Lors d’une conférence de presse, ce vendredi, Bohuslav Sobotka a confirmé que la situation en était arrivée à un point où il ne pouvait plus tolérer la présence d’Andrej Babiš au sein de son cabinet. C’est pourquoi il entendait initialement, comme il l’avait annoncé mardi, remettre la démission de l’ensemble du gouvernement afin de pouvoir en former un nouveau sur la base de la coalition tripartite déjà existante, mais sans Andrej Babiš.« A ma grande surprise, le président de la République a commencé à interpréter publiquement la Constitution en contradiction complète avec les us habituels et les pratiques de ces dernières années en République tchèque », a expliqué Bohuslav Sobotka, en faisant référence aux démissions des gouvernements précédents. « Le ministre des Finances, qui est réellement impliqué dans d’importants scandales, serait resté dans le gouvernement avec l’interprétation de la situation qui est celle du président de la République. Une telle interprétation de la Constitution n’aurait pas respecté le sens de ma décision de remettre la démission en ma qualité de chef du gouvernement », a-t-il poursuivi pour justifier son volte-face. Bohuslav Sobotka espère désormais que « le président de la République procédera conformément à ce que stipule la Constitution de la République tchèque et révoquera sans délai le ministre des Finances ».

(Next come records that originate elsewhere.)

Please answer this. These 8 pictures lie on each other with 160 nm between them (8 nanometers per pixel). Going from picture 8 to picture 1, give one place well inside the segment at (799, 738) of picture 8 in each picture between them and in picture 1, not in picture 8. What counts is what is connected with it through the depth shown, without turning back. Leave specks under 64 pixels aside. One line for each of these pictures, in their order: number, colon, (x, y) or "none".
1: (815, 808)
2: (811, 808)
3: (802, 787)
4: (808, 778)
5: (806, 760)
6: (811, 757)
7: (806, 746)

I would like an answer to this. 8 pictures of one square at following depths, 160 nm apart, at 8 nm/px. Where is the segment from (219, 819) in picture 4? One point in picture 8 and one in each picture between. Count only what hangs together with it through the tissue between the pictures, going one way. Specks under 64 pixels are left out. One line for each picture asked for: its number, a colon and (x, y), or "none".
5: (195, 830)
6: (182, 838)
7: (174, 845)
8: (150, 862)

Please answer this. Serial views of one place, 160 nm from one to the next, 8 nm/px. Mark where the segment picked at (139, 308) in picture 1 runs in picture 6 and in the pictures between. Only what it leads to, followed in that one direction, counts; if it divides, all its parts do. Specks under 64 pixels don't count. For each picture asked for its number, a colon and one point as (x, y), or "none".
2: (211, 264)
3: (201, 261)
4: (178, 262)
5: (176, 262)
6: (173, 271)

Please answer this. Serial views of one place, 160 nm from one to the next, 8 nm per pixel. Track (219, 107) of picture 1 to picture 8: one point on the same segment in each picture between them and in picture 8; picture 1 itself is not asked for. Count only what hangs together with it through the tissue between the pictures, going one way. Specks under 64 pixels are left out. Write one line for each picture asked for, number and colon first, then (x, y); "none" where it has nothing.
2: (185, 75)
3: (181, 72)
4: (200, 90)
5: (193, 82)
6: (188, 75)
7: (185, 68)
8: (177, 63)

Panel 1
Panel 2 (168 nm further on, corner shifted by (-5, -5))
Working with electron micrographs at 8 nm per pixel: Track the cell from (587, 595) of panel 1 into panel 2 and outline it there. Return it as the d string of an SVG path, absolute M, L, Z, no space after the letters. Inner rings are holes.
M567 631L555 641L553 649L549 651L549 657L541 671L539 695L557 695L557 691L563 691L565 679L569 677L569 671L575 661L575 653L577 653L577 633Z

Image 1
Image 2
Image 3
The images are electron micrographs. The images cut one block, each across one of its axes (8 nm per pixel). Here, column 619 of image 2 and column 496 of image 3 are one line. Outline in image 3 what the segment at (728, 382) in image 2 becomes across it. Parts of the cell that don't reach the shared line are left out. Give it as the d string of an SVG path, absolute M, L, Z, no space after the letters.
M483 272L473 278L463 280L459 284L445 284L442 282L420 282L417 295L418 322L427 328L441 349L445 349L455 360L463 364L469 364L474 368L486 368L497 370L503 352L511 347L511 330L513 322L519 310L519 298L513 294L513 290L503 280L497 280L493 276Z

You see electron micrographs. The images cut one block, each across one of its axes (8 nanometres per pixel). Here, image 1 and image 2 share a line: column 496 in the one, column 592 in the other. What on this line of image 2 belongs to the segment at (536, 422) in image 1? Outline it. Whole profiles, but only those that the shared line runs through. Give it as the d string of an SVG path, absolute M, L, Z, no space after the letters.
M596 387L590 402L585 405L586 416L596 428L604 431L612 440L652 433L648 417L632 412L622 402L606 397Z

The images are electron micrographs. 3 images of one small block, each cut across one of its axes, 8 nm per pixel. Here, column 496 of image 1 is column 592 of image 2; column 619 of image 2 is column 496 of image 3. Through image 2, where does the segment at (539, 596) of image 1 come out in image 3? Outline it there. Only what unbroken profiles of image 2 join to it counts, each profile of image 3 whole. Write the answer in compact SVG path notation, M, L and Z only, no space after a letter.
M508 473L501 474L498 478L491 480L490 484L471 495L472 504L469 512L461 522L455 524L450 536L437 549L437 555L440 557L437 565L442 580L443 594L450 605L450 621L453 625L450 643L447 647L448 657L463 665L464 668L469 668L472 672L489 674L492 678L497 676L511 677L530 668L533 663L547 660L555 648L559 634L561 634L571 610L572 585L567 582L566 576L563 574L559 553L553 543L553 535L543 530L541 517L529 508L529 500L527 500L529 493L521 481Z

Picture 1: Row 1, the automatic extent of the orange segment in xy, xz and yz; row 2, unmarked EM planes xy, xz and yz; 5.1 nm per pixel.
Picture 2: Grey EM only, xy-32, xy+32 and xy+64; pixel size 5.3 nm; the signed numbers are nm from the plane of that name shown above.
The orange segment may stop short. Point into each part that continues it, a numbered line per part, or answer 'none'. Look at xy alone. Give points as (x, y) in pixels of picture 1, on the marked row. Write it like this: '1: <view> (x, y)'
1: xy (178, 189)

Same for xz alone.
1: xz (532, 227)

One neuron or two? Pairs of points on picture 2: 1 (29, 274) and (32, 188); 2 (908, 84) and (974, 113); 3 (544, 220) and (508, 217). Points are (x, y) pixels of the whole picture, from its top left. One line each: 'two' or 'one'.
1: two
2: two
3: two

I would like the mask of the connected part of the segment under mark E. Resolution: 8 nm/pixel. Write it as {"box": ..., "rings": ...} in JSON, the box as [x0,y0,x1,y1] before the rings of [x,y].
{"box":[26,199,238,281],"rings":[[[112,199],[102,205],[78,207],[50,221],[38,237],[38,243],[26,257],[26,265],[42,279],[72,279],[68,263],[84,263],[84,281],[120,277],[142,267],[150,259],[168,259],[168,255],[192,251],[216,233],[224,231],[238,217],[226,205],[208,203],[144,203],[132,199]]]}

De son côté, Andrej Babiš a réagi en affirmant qu’il laissait le soin au président Zeman de décider et qu’il ne voyait pas de raison de quitter le gouvernement de son gré. Il a qualifié de « ridicules » les arguments de Bohuslav Sobotka. « Que dire de tout cela ? Monsieur le Premier ministre change d’avis pour la quatrième fois en quelques heures », a-t-il déclaré, en faisant référence à la décision prise jeudi matin par Bohuslav Sobotka d’attendre la mi-mai pour remettre sa démission au chef de l’Etat, contrairement à ce qu’il avait initialement annoncé, à savoir avant la fin de cette semaine. Toujours selon le leader du mouvement ANO, l’attitude de Bohuslav Sobotka s’inscrit dans le cadre de la campagne électorale du ČSSD. « La social-démocratie déploie tous les moyens dont elle dispose pour me liquider », a-t-il conclu en endossant le costume de victime.Enfin, ČSL Pavel Bělobrádek, le leader du parti chrétien-démocrate, plus petite des trois formations de la coalition, a fait savoir qu’il considérait la décision prise ce vendredi par Bohuslav Sobotka comme le seul moyen, en l’état actuel des choses et compte tenu de la position incertaine de Miloš Zeman, de ne pas déstabiliser le gouvernement dans son ensemble. De son côté, le Château de Prague, par la voix de son porte-parole Jiří Ovčáček, a indiqué que « Bohuslav Sobotka changeait d’avis toutes les heures ou presque. Nous préférons donc attendre de voir s’il ne modifie pas encore une fois son opinion. »« Les gens désespérés font des actes désespérés », a-t-il conclu.